Selected passage:

((

Film-maker Adam Curtis has created a new series of seven films – entitled Russia 1985-1999 TraumaZone: What It Felt Like to Live Through the Collapse of Communism and Democracy – that will premiere on BBC iPlayer on 13th October..

Since the late 1980s BBC crews have filmed all across USSR/Russia, but only a tiny fraction of their material was ever used for news reports. The rest lay unseen in cupboards in Moscow. The seven hour-long films are based on tens of thousands of hours of raw footage recorded in Russia during that time that has never been seen before. This extraordinary footage records the lives and experiences of Russians at every level of society to create a vivid record of everyday life in a collapsing empire.

Adam Curtis says: “This project is an immersive history that takes you through Russian society as it lived through a cataclysm that wrecked the lives of millions of people and tore apart the foundations of the whole society. Because what the Russians lived through in the 1990s was not just the end of communism, but the failure of democracy too. They experienced the collapse of the two great ideologies of our time in a period of less than ten years.

))

Excerpted records:

((

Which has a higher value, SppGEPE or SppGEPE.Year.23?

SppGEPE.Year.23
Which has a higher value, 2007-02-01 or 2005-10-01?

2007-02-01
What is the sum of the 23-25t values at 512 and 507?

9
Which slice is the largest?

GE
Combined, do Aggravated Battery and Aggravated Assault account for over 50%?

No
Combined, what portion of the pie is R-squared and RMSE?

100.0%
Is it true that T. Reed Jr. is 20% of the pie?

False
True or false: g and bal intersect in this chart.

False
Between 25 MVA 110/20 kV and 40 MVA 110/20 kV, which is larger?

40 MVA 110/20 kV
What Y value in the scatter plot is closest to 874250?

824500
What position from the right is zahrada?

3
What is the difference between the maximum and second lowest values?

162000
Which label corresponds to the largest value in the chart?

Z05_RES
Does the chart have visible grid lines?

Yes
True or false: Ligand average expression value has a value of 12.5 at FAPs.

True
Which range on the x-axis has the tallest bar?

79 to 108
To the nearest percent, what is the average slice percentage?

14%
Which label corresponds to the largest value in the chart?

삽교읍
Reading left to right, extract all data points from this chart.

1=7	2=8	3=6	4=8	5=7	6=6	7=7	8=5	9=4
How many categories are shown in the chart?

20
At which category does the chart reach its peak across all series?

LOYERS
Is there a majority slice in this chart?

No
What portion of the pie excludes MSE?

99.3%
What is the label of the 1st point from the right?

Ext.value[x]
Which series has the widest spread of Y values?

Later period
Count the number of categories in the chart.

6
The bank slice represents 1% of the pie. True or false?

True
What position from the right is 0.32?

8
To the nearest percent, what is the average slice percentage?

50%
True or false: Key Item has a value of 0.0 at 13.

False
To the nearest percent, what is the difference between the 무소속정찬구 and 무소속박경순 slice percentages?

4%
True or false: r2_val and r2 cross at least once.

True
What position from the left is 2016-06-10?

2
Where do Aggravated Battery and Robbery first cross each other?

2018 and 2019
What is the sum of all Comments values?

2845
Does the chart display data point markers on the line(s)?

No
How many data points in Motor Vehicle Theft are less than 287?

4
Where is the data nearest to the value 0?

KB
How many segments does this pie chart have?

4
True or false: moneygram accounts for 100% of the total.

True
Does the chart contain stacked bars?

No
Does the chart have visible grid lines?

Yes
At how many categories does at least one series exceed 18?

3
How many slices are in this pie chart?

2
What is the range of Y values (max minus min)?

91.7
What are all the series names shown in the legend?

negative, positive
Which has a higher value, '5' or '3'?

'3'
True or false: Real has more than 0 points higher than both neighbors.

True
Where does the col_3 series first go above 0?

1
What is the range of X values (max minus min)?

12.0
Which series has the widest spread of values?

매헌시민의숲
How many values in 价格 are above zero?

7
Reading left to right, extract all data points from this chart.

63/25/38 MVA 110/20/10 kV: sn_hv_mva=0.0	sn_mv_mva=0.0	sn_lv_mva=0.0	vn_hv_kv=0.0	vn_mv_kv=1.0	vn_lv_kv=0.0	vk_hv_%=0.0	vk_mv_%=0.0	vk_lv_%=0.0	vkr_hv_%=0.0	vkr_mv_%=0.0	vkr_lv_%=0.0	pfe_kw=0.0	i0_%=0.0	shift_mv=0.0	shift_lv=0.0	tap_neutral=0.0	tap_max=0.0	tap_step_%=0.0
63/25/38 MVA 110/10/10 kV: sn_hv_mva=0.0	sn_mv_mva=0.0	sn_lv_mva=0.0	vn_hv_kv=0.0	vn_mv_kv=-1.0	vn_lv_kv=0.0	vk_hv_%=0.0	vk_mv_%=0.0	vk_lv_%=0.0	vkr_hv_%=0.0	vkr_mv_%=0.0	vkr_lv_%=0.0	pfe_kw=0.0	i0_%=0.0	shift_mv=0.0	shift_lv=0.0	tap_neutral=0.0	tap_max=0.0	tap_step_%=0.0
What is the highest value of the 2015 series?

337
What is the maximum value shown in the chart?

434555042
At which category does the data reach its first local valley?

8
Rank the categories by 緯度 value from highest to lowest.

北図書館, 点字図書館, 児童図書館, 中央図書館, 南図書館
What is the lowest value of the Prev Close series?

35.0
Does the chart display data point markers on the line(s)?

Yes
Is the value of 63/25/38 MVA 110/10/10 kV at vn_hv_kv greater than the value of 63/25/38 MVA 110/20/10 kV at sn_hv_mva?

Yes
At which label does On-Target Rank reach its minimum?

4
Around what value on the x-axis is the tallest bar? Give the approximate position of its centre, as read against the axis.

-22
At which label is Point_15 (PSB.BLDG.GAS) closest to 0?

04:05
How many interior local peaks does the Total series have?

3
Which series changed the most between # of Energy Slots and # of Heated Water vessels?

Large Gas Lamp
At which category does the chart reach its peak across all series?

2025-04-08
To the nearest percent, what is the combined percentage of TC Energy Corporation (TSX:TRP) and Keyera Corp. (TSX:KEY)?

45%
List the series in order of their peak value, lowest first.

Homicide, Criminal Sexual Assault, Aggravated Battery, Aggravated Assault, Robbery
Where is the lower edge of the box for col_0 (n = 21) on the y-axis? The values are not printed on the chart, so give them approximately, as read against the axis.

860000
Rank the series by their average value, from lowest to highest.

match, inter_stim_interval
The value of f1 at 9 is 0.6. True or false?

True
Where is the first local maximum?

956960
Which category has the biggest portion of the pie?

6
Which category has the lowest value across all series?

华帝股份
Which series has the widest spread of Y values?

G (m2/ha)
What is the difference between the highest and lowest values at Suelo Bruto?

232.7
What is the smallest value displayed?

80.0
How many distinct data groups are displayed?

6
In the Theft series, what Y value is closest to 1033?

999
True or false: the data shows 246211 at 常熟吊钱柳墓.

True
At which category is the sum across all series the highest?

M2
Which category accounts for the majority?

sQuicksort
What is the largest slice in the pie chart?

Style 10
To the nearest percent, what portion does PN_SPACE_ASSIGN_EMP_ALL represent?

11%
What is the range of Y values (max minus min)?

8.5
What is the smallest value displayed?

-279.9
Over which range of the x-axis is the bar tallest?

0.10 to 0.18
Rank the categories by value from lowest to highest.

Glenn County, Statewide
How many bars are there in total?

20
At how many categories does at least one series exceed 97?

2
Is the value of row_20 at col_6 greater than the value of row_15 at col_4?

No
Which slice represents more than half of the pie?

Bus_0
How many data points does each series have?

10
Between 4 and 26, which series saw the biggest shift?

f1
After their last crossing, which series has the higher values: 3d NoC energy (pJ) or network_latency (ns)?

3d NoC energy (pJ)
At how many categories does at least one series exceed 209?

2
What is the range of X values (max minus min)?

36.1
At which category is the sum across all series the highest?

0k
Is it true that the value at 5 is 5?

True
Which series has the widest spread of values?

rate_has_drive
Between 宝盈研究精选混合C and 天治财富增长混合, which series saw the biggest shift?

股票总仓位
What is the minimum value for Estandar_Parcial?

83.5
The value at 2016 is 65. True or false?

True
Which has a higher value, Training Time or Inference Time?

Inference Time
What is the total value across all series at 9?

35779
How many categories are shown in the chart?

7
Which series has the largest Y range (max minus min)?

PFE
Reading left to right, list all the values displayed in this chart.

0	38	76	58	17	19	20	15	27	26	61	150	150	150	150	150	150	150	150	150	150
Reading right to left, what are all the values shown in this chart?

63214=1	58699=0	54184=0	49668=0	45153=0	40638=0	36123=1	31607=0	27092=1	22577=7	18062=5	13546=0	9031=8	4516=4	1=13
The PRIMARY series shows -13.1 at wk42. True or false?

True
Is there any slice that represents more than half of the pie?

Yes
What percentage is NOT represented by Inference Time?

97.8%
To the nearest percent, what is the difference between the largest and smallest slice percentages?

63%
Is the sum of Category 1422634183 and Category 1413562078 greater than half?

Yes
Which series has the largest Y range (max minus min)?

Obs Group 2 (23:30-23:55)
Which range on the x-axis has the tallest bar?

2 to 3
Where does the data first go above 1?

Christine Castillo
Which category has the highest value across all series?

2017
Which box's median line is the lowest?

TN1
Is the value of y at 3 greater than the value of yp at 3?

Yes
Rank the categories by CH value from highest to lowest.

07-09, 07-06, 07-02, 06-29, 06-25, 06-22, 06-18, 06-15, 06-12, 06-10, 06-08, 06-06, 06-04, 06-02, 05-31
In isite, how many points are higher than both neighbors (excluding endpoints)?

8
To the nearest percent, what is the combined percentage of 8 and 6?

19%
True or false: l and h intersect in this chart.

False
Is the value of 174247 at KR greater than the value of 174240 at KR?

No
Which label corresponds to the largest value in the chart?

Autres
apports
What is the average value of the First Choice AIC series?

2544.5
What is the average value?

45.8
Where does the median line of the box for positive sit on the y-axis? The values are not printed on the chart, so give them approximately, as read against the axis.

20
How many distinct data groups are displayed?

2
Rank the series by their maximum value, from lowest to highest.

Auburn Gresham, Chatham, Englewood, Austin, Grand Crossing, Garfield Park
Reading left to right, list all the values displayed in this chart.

))

Required work:
Please continue the piece above on Adam Curtis's TraumaZone series, picking up after its last sentence.

Response to the task:
“By 1999 the word democracy was used as a curse. A curse against your enemies.

“To understand Russia now – and what might happen in the future – you have to understand what happened back then. For it is out of that rage, the violence, the desperation and the overwhelming corruption that Vladimir Putin emerged.”

The films take you from inside the Kremlin to the frozen mining cities in the Arctic circle, the tiny villages of the vast steppes of Russia and the strange wars fought in the mountains and forests of the Caucasus.

Russia 1985-1999 TraumaZone: What It Felt Like to Live Through the Collapse of Communism and Democracy is a BBC Film production for BBC iPlayer.

SYNOPSIS:

At the start of the 1990s the Soviet Union – one the largest empires in the world – imploded.

It was not a slow collapse like the British Empire, but one that collapsed suddenly – in just a few months.

In the west we didn’t really see or understand what then happened because we were blinded by victory in the cold war. In reality what the Russian people experienced was a profound disaster which left behind it deep scars and a furious anger – that led to what is happening in Russia now and in Ukraine.

This series of films is a record of what it felt like to live through that catastrophe.

It is also the story how a society of millions of people stopped believing in all politics. Not just communism, but democracy too. Something that no-one else has experienced in the modern world. Yet.